The exact development of the inflammatory changes has not yet been clarified. Histologically, the disease is characterized by a fibrosis of the peri-articular tissue as well as by perivascular infiltrates.
This may be caused by accidental triggers (falling on the shoulder joint) or by internal causes such as diabetes mellitus or metabolic disorders (thyroid function or metabolic function disorders).
Through mobilization under general anesthesia, including a minimally invasive arthroscopic operation of the shoulder, removal of mucous membrane inflammation, with partial separation of the joint capsule and broadening of the subacromial region is performed.
Impingement syndrome at the shoulder joint:
An impingement of the shoulder is referred to as the distance between humerus and bony shoulder has decreased to about 7 mm or less.
The ideal distance between the upper arm and the bony shoulder is approx. 15-17mm.
The acromion can have a hook shape, but also causes like degenerative changes of the shoulder joint and accident can narrow the subacromial space.
An acute onset of pain, which occurs discreetly at rest and strengthens under stress (especially in overhead activities). The pain is described as lying deep in the joint and often strengthens at night, so that lying on the affected side is scarcely possible.

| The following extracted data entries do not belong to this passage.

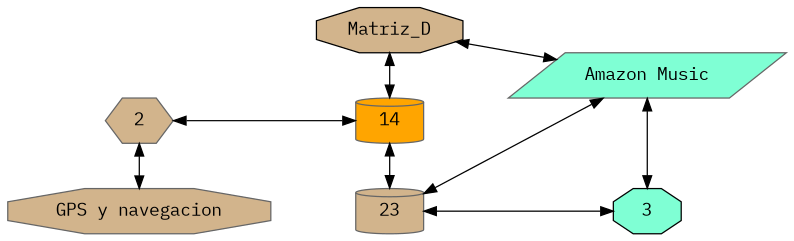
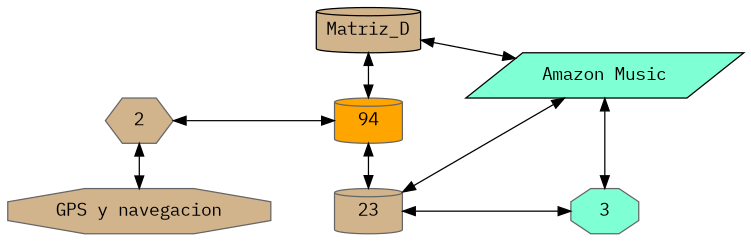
  digraph {
    fontname="IBM Plex Mono"
    nodesep=0.5
    rankdir=LR
    node [color=gray40 fillcolor=tan fontname="IBM Plex Mono" shape=octagon style=filled]
    edge [dir=both fontname="IBM Plex Mono"]
-   n1 [color=black label=Matriz_D]
-   n2 [fillcolor=orange label=14 shape=cylinder]
+   n1 [color=black label=Matriz_D shape=cylinder]
+   n2 [fillcolor=orange label=94 shape=cylinder]
    n3 [label=23 shape=cylinder]
-   n4 [fillcolor=aquamarine label="Amazon Music" shape=parallelogram]
-   n5 [color=black fillcolor=aquamarine label=3]
+   n4 [color=black fillcolor=aquamarine label="Amazon Music" shape=parallelogram]
+   n5 [fillcolor=aquamarine label=3]
    n6 [label="GPS y navegacion"]
    n7 [label=2 shape=hexagon]
    subgraph sub_1 {
      rank=same
      n1
      n2
    }
    subgraph sub_2 {
      rank=same
      n2
      n3
    }
    subgraph sub_3 {
      rank=same
      n4
      n5
    }
    subgraph sub_4 {
      rank=same
      n6
      n7
    }
    subgraph sub_5 {
      rank=same
      n1
      n2
      n3
    }
    n1 -> n2
    n2 -> n3
    n3 -> n4
    n4 -> n1
    n4 -> n5 [constraint=false]
    n5 -> n3
    n6 -> n7 [constraint=false]
    n7 -> n2
  }
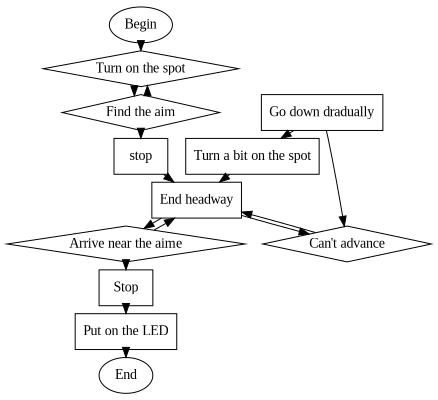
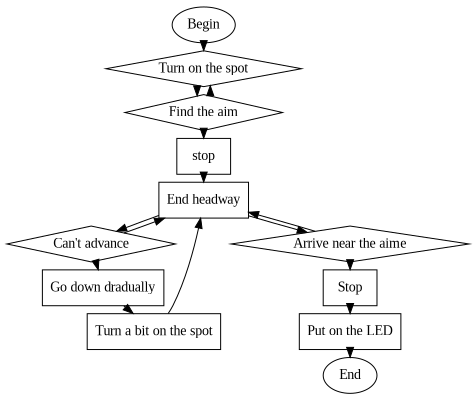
  digraph {
    fontname="Liberation Serif"
    ranksep=0.0
    node [fontname="Liberation Serif" shape=box]
    edge [fontname="Liberation Serif"]
    n1 [label=Begin shape=ellipse]
    n2 [label="Turn on the spot" shape=diamond]
    n3 [label="Find the aim" shape=diamond]
    n4 [label=stop]
    n5 [label="End headway"]
    n6 [label="Can't advance" shape=diamond]
    n7 [label="Arrive near the aime" shape=diamond]
    n8 [label="Go down dradually"]
    n9 [label=Stop]
    n10 [label="Turn a bit on the spot"]
    n11 [label="Put on the LED"]
    n12 [label=End shape=ellipse]
    n1 -> n2
    n2 -> n3
    n3 -> n2
    n3 -> n4
    n4 -> n5
    n5 -> n6
    n5 -> n7
    n6 -> n5
-   n8 -> n6
+   n6 -> n8
    n7 -> n5
    n7 -> n9
    n8 -> n10
    n9 -> n11
    n10 -> n5
    n11 -> n12
  }
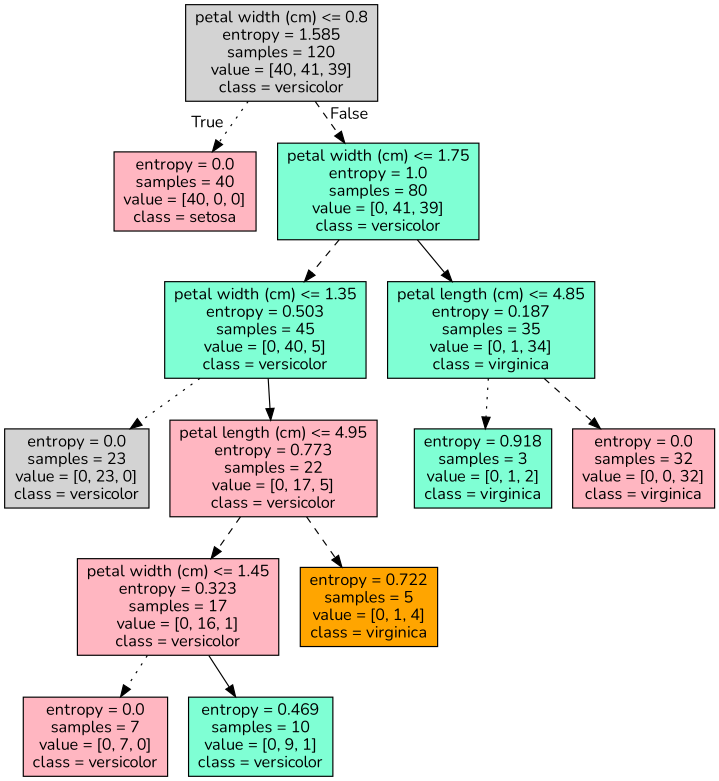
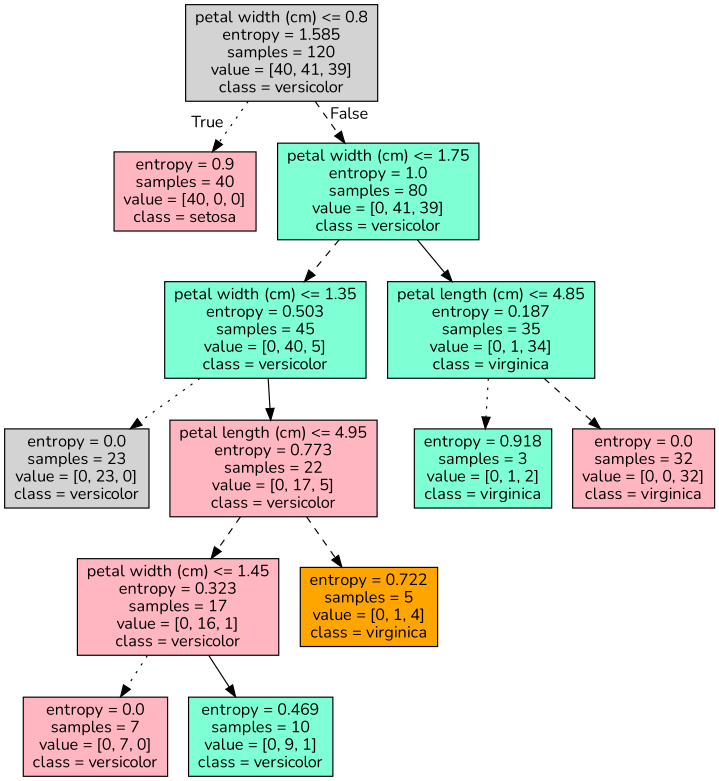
  digraph {
    fontname=Nunito
    node [color=black fillcolor=lightpink shape=box style=filled fontname=Nunito]
    edge [style=dashed fontname=Nunito]
    n1 [fillcolor=lightgrey label="petal width (cm) <= 0.8\nentropy = 1.585\nsamples = 120\nvalue = [40, 41, 39]\nclass = versicolor"]
-   n2 [label="entropy = 0.0\nsamples = 40\nvalue = [40, 0, 0]\nclass = setosa"]
+   n2 [label="entropy = 0.9\nsamples = 40\nvalue = [40, 0, 0]\nclass = setosa"]
    n3 [fillcolor=aquamarine label="petal width (cm) <= 1.75\nentropy = 1.0\nsamples = 80\nvalue = [0, 41, 39]\nclass = versicolor"]
    n4 [fillcolor=aquamarine label="petal width (cm) <= 1.35\nentropy = 0.503\nsamples = 45\nvalue = [0, 40, 5]\nclass = versicolor"]
    n5 [fillcolor=aquamarine label="petal length (cm) <= 4.85\nentropy = 0.187\nsamples = 35\nvalue = [0, 1, 34]\nclass = virginica"]
    n6 [fillcolor=lightgrey label="entropy = 0.0\nsamples = 23\nvalue = [0, 23, 0]\nclass = versicolor"]
    n7 [label="petal length (cm) <= 4.95\nentropy = 0.773\nsamples = 22\nvalue = [0, 17, 5]\nclass = versicolor"]
    n8 [label="petal width (cm) <= 1.45\nentropy = 0.323\nsamples = 17\nvalue = [0, 16, 1]\nclass = versicolor"]
    n9 [fillcolor=orange label="entropy = 0.722\nsamples = 5\nvalue = [0, 1, 4]\nclass = virginica"]
    n10 [label="entropy = 0.0\nsamples = 7\nvalue = [0, 7, 0]\nclass = versicolor"]
    n11 [fillcolor=aquamarine label="entropy = 0.469\nsamples = 10\nvalue = [0, 9, 1]\nclass = versicolor"]
    n12 [fillcolor=aquamarine label="entropy = 0.918\nsamples = 3\nvalue = [0, 1, 2]\nclass = virginica"]
    n13 [label="entropy = 0.0\nsamples = 32\nvalue = [0, 0, 32]\nclass = virginica"]
    n1 -> n2 [headlabel=True labelangle=45 labeldistance=2.5 style=dotted]
    n1 -> n3 [headlabel=False labelangle=-45 labeldistance=2.5]
    n3 -> n4
    n3 -> n5 [style=solid]
    n4 -> n6 [style=dotted]
    n4 -> n7 [style=solid]
    n5 -> n12 [style=dotted]
    n5 -> n13
    n7 -> n8
    n7 -> n9
    n8 -> n10 [style=dotted]
    n8 -> n11 [style=solid]
  }
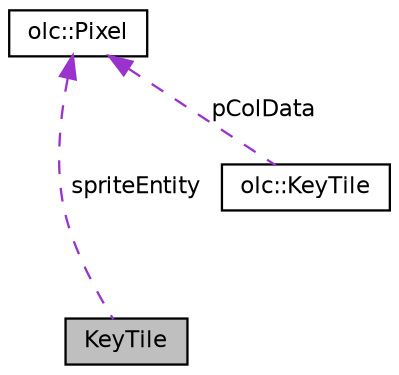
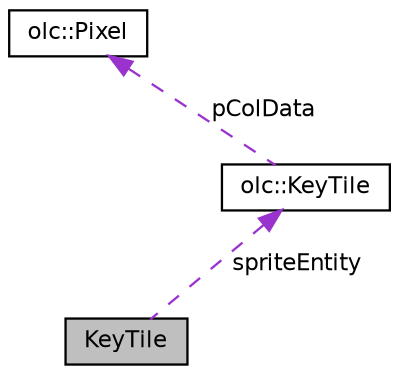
  digraph {
    node [color=black fillcolor=white fontname=Helvetica fontsize=10 shape=record style=filled]
    edge [color=darkorchid3 dir=back fontname=Helvetica fontsize=10 labelfontname=Helvetica labelfontsize=10 style=dashed]
    n1 [fillcolor=grey75 fontcolor=black height=0.2 label=KeyTile width=0.4]
    n2 [height=0.2 label="olc::KeyTile" width=0.4]
    n3 [height=0.2 label="olc::Pixel" width=0.4]
-   n3 -> n1 [label=" spriteEntity"]
+   n2 -> n1 [label=" spriteEntity"]
    n3 -> n2 [label=" pColData"]
  }
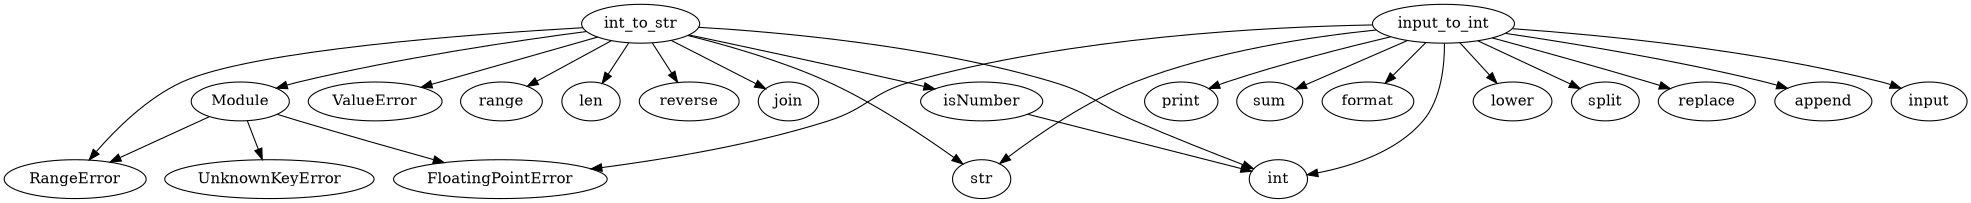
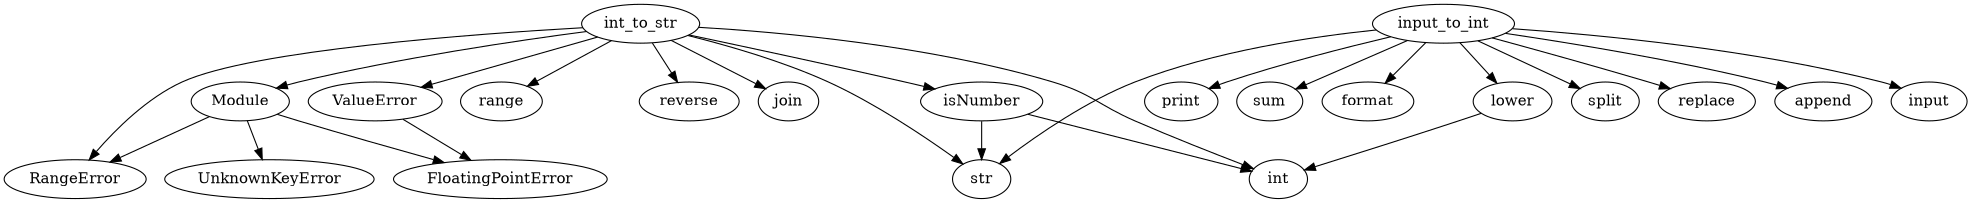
  strict digraph {
    isNumber
    str
    int
    n4 [label=input_to_int]
    split
    replace
    append
    lower
    FloatingPointError
    input
    print
    sum
    format
    int_to_str
    ValueError
    range
-   len
    reverse
    RangeError
    join
    Module
    UnknownKeyError
+   isNumber -> str
    isNumber -> int
    n4 -> str
-   n4 -> int
+   lower -> int
    n4 -> split
    n4 -> replace
    n4 -> append
    n4 -> lower
-   n4 -> FloatingPointError
+   ValueError -> FloatingPointError
    n4 -> input
    n4 -> print
    n4 -> sum
    n4 -> format
    int_to_str -> isNumber
    int_to_str -> str
    int_to_str -> int
    int_to_str -> ValueError
    int_to_str -> range
-   int_to_str -> len
    int_to_str -> reverse
    int_to_str -> RangeError
    int_to_str -> join
    int_to_str -> Module
    Module -> FloatingPointError
    Module -> RangeError
    Module -> UnknownKeyError
  }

A minimally invasive ambulatory arthroscopic operation of the shoulder results in an extension of the subacromial space as well as subacromial bursectomy.
Calcific tendinitis of the shoulder joint (Tendinosis calcarea):
Is a disease in the region of the shoulder tendons, especially the supraspinatus tendon.
The cause is an insufficient blood supply to the rotator cuff is seen leading to reactive lime deposits on the tendons, the degree of stress on the shoulder, a previously suffered injury or crash appears to be irrelevant to the shoulder.
Initially occurs shoulder pain which is possibly only with certain movements, especially in an overhead activity and rotators movements of the arm. Increasingly, pain during rest which can be particularly distressing at night and often radiates into the upper arm. In addition, the irritation in the joint leads to an inflammation of the mucous bag in the shoulder joint.
In the early phase of the disease one can use shockwave therapy.
The lime deposit is removed by minimally invasive outpatient arthroscopic surgery.
Rotator cuff rupture (tear of the upper arm cuff-muscle of the shoulder):
The muscles and tendons of the rotator cuff enable the arm to be turned in and out. A tear of muscles or tendons in the shoulder can cause pain in the shoulder area as well as movement restriction of the arm especially the abduction movement.
Damage to the rotator cuff may occur due to accident or wear. Frequent trigger of the disease is a fall on an outstretched arm.
Persistent pain in the shoulder or upper arm, especially agonizing pain at night. As the stage progresses, complaints of movement restriction up to the shoulder stiffness occur.
The aim of the therapy is the operative reconstruction of the tendon function and the restoration of the strength and mobility in the shoulder joint.
A minimally invasive ambulatory arthroscopic operation of the shoulder joint is used to fix the damaged tendon attachment with detachable thread anchors, which reconstruct the tendon with the bone. This will result in a complete healing.